Reclaiming Our Family & Future
The Utah Dream Shouldn’t Be a Fairy Tale: Reclaiming Our Family & Future
I was talking to a neighbor the other day—a young dad working two jobs—and he told me something that broke my heart. He said, "Shana, I love this state, but I don't think my kids will ever be able to afford a roof over their heads here."
That is a failure of leadership, plain and simple. We’ve reached a point in Utah where the "cost of living" isn't just a headline; it’s a crisis that is hollowing out our communities. If we don’t act now, we are essentially exporting our greatest resource—our children—to other states because they’ve been priced out of their own birthright.

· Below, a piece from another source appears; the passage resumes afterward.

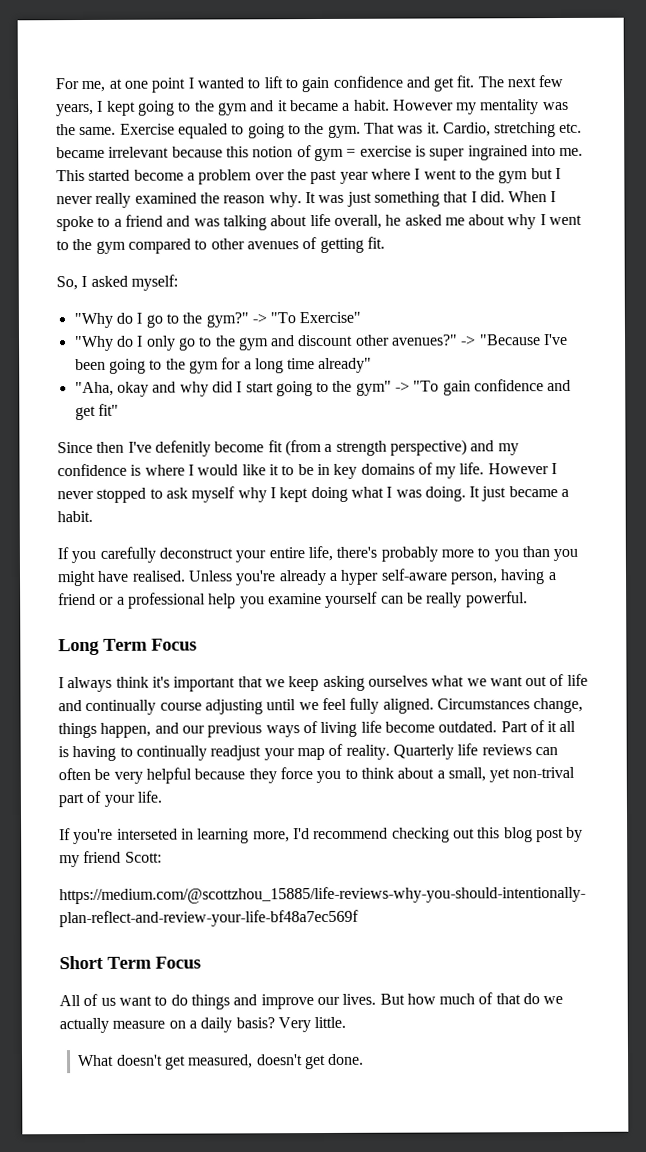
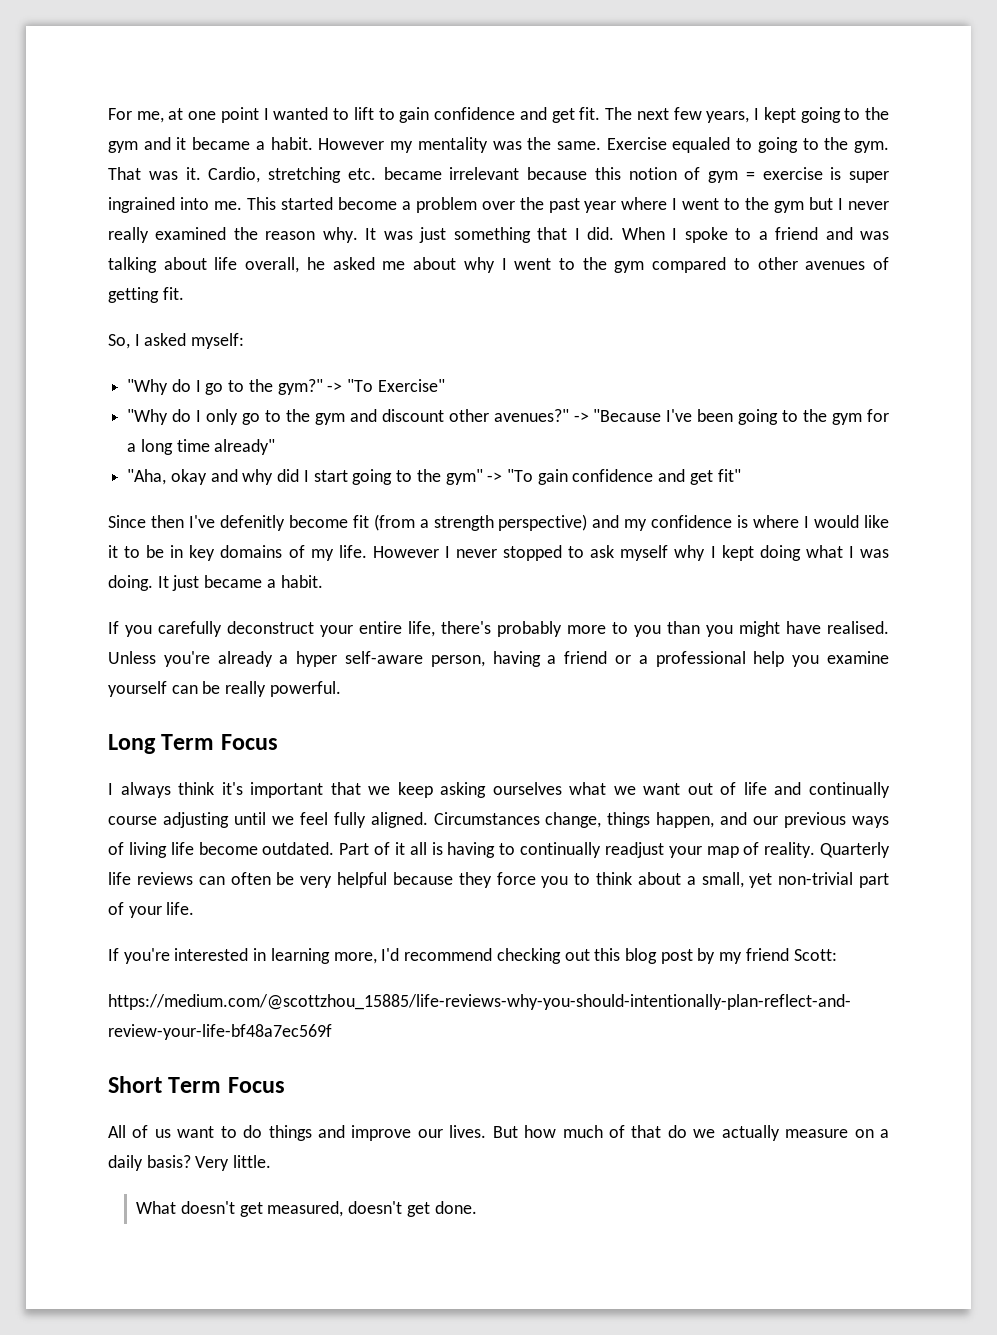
[512,766,576,779] non-trival -> [778,872,854,885] non-trivial
[116,828,178,840] interseted -> [174,948,249,961] interested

Houses Are for Families, Not Hedge Funds
Here is the truth that nobody in the Capitol wants to say out loud: Your family is currently being outbid by a computer algorithm. Massive out-of-state corporations are buying up Utah’s starter homes, turning them into permanent rentals, and driving prices up. They don't care about our neighborhoods, our schools, or our kids; they care about their quarterly profits.

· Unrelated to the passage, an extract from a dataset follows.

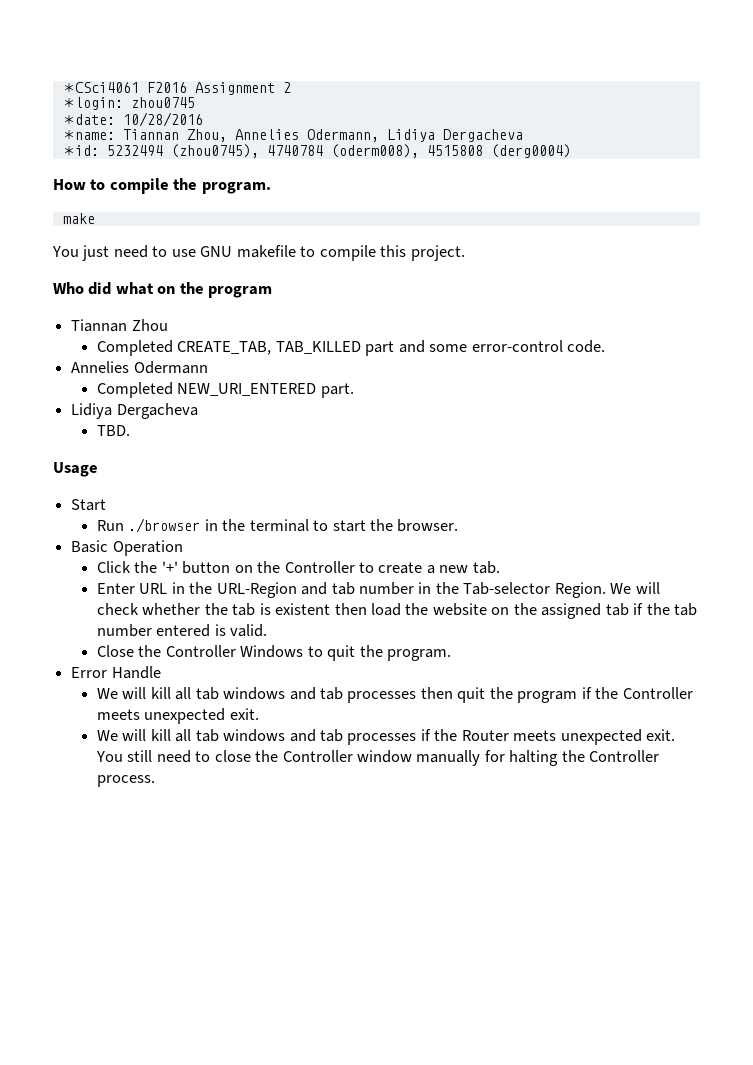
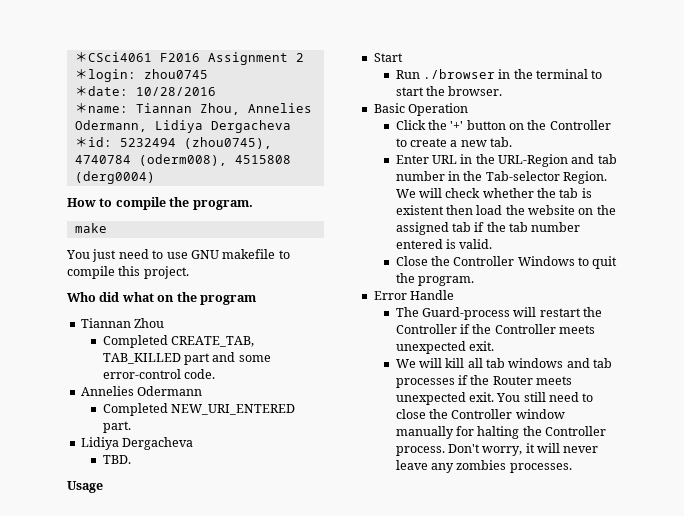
[96,687,578,703] We will kill all tab windows and tab processes then quit the program -> [395,307,603,320] [395,324,457,334] The Guard-process will restart the Controller
(155, 781) none -> [447,443,599,456] [395,460,572,473] Don't worry, it will never leave any zombies processes.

The Science says: When corporate ownership of residential property spikes, homeownership rates for families plummet.
The Reason says: A house should be a home first and an investment vehicle second.
My priority legislation is simple: Tax corporate home-ownership at a significantly higher rate than family ownership. If a giant corporation wants to snatch a home away from a local family, they’re going to pay a premium that goes right back into our community.
40 Hours Should Be Enough
If you work 40 or 60 or 80 hours a week, you should be able to cover the essentials. Period.
We’ve let the gap between wages and the cost of survival grow into a canyon. Advocating for a living wage isn't some radical idea, it’s basic economic common sense. When people can afford to live where they work, our local economy stabilizes, our schools improve, and our families thrive.
Why is nothing changing?
Why hasn't this happened yet? Because the current system is working exactly as intended for the people at the top. But I’m not here to represent the interests of corporate landlords or lobbyist groups. I’m here for the families.
We have the tools. We have the data. What we’re missing is the political will to stop prioritizing profit over people. The right time was years ago. The next best time is now.